**Task to carry out**:
Please return the data that follows precisely as written, but without the images.

[Items listed in a dataset]
§ §

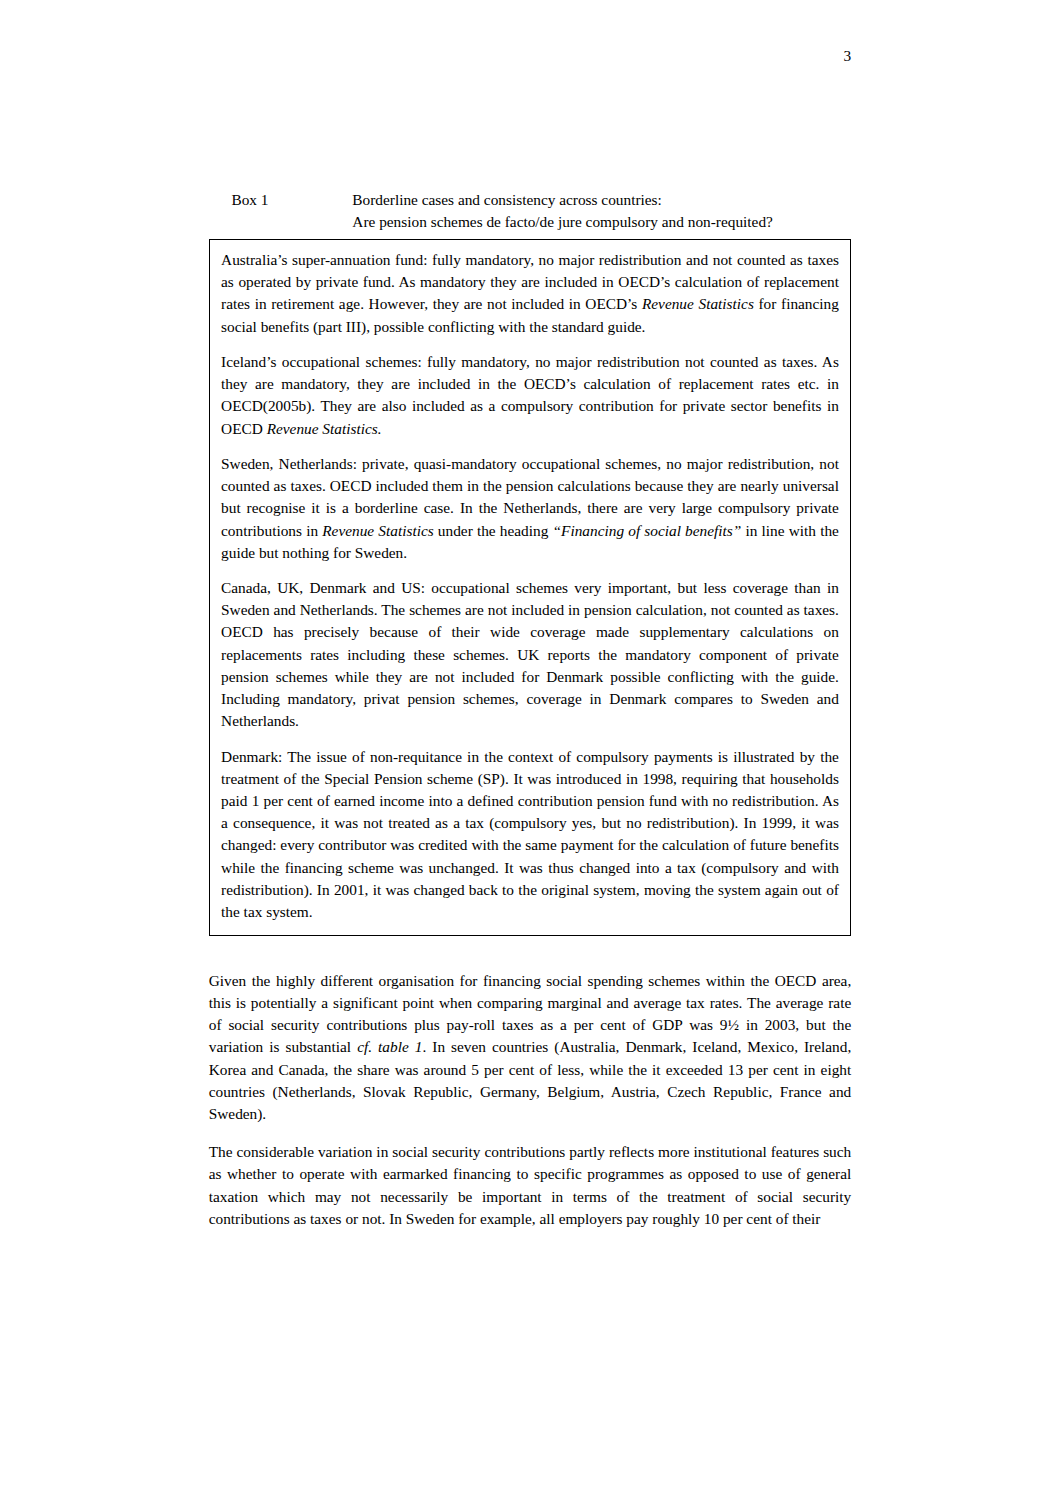3
Box 1 Borderline cases and consistency across countries:
Are pension schemes de facto/de jure compulsory and non-requited?
Australia’s super-annuation fund: fully mandatory, no major redistribution and not counted as taxes as operated by private fund. As mandatory they are included in OECD’s calculation of replacement rates in retirement age. However, they are not included in OECD’s Revenue Statistics for financing social benefits (part III), possible conflicting with the standard guide.
Iceland’s occupational schemes: fully mandatory, no major redistribution not counted as taxes. As they are mandatory, they are included in the OECD’s calculation of replacement rates etc. in OECD(2005b). They are also included as a compulsory contribution for private sector benefits in OECD Revenue Statistics.
Sweden, Netherlands: private, quasi-mandatory occupational schemes, no major redistribution, not counted as taxes. OECD included them in the pension calculations because they are nearly universal but recognise it is a borderline case. In the Netherlands, there are very large compulsory private contributions in Revenue Statistics under the heading “Financing of social benefits” in line with the guide but nothing for Sweden.
Canada, UK, Denmark and US: occupational schemes very important, but less coverage than in Sweden and Netherlands. The schemes are not included in pension calculation, not counted as taxes. OECD has precisely because of their wide coverage made supplementary calculations on replacements rates including these schemes. UK reports the mandatory component of private pension schemes while they are not included for Denmark possible conflicting with the guide. Including mandatory, privat pension schemes, coverage in Denmark compares to Sweden and Netherlands.
Denmark: The issue of non-requitance in the context of compulsory payments is illustrated by the treatment of the Special Pension scheme (SP). It was introduced in 1998, requiring that households paid 1 per cent of earned income into a defined contribution pension fund with no redistribution. As a consequence, it was not treated as a tax (compulsory yes, but no redistribution). In 1999, it was changed: every contributor was credited with the same payment for the calculation of future benefits while the financing scheme was unchanged. It was thus changed into a tax (compulsory and with redistribution). In 2001, it was changed back to the original system, moving the system again out of the tax system.
Given the highly different organisation for financing social spending schemes within the OECD area, this is potentially a significant point when comparing marginal and average tax rates. The average rate of social security contributions plus pay-roll taxes as a per cent of GDP was 9½ in 2003, but the variation is substantial cf. table 1. In seven countries (Australia, Denmark, Iceland, Mexico, Ireland, Korea and Canada, the share was around 5 per cent of less, while the it exceeded 13 per cent in eight countries (Netherlands, Slovak Republic, Germany, Belgium, Austria, Czech Republic, France and Sweden).
The considerable variation in social security contributions partly reflects more institutional features such as whether to operate with earmarked financing to specific programmes as opposed to use of general taxation which may not necessarily be important in terms of the treatment of social security contributions as taxes or not. In Sweden for example, all employers pay roughly 10 per cent of their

§ §

**Response to this task**:
3
Box 1 Borderline cases and consistency across countries:
Are pension schemes de facto/de jure compulsory and non-requited?
Australia’s super-annuation fund: fully mandatory, no major redistribution and not counted as taxes as operated by private fund. As mandatory they are included in OECD’s calculation of replacement rates in retirement age. However, they are not included in OECD’s Revenue Statistics for financing social benefits (part III), possible conflicting with the standard guide.
Iceland’s occupational schemes: fully mandatory, no major redistribution not counted as taxes. As they are mandatory, they are included in the OECD’s calculation of replacement rates etc. in OECD(2005b). They are also included as a compulsory contribution for private sector benefits in OECD Revenue Statistics.
Sweden, Netherlands: private, quasi-mandatory occupational schemes, no major redistribution, not counted as taxes. OECD included them in the pension calculations because they are nearly universal but recognise it is a borderline case. In the Netherlands, there are very large compulsory private contributions in Revenue Statistics under the heading “Financing of social benefits” in line with the guide but nothing for Sweden.
Canada, UK, Denmark and US: occupational schemes very important, but less coverage than in Sweden and Netherlands. The schemes are not included in pension calculation, not counted as taxes. OECD has precisely because of their wide coverage made supplementary calculations on replacements rates including these schemes. UK reports the mandatory component of private pension schemes while they are not included for Denmark possible conflicting with the guide. Including mandatory, privat pension schemes, coverage in Denmark compares to Sweden and Netherlands.
Denmark: The issue of non-requitance in the context of compulsory payments is illustrated by the treatment of the Special Pension scheme (SP). It was introduced in 1998, requiring that households paid 1 per cent of earned income into a defined contribution pension fund with no redistribution. As a consequence, it was not treated as a tax (compulsory yes, but no redistribution). In 1999, it was changed: every contributor was credited with the same payment for the calculation of future benefits while the financing scheme was unchanged. It was thus changed into a tax (compulsory and with redistribution). In 2001, it was changed back to the original system, moving the system again out of the tax system.
Given the highly different organisation for financing social spending schemes within the OECD area, this is potentially a significant point when comparing marginal and average tax rates. The average rate of social security contributions plus pay-roll taxes as a per cent of GDP was 9½ in 2003, but the variation is substantial cf. table 1. In seven countries (Australia, Denmark, Iceland, Mexico, Ireland, Korea and Canada, the share was around 5 per cent of less, while the it exceeded 13 per cent in eight countries (Netherlands, Slovak Republic, Germany, Belgium, Austria, Czech Republic, France and Sweden).
The considerable variation in social security contributions partly reflects more institutional features such as whether to operate with earmarked financing to specific programmes as opposed to use of general taxation which may not necessarily be important in terms of the treatment of social security contributions as taxes or not. In Sweden for example, all employers pay roughly 10 per cent of their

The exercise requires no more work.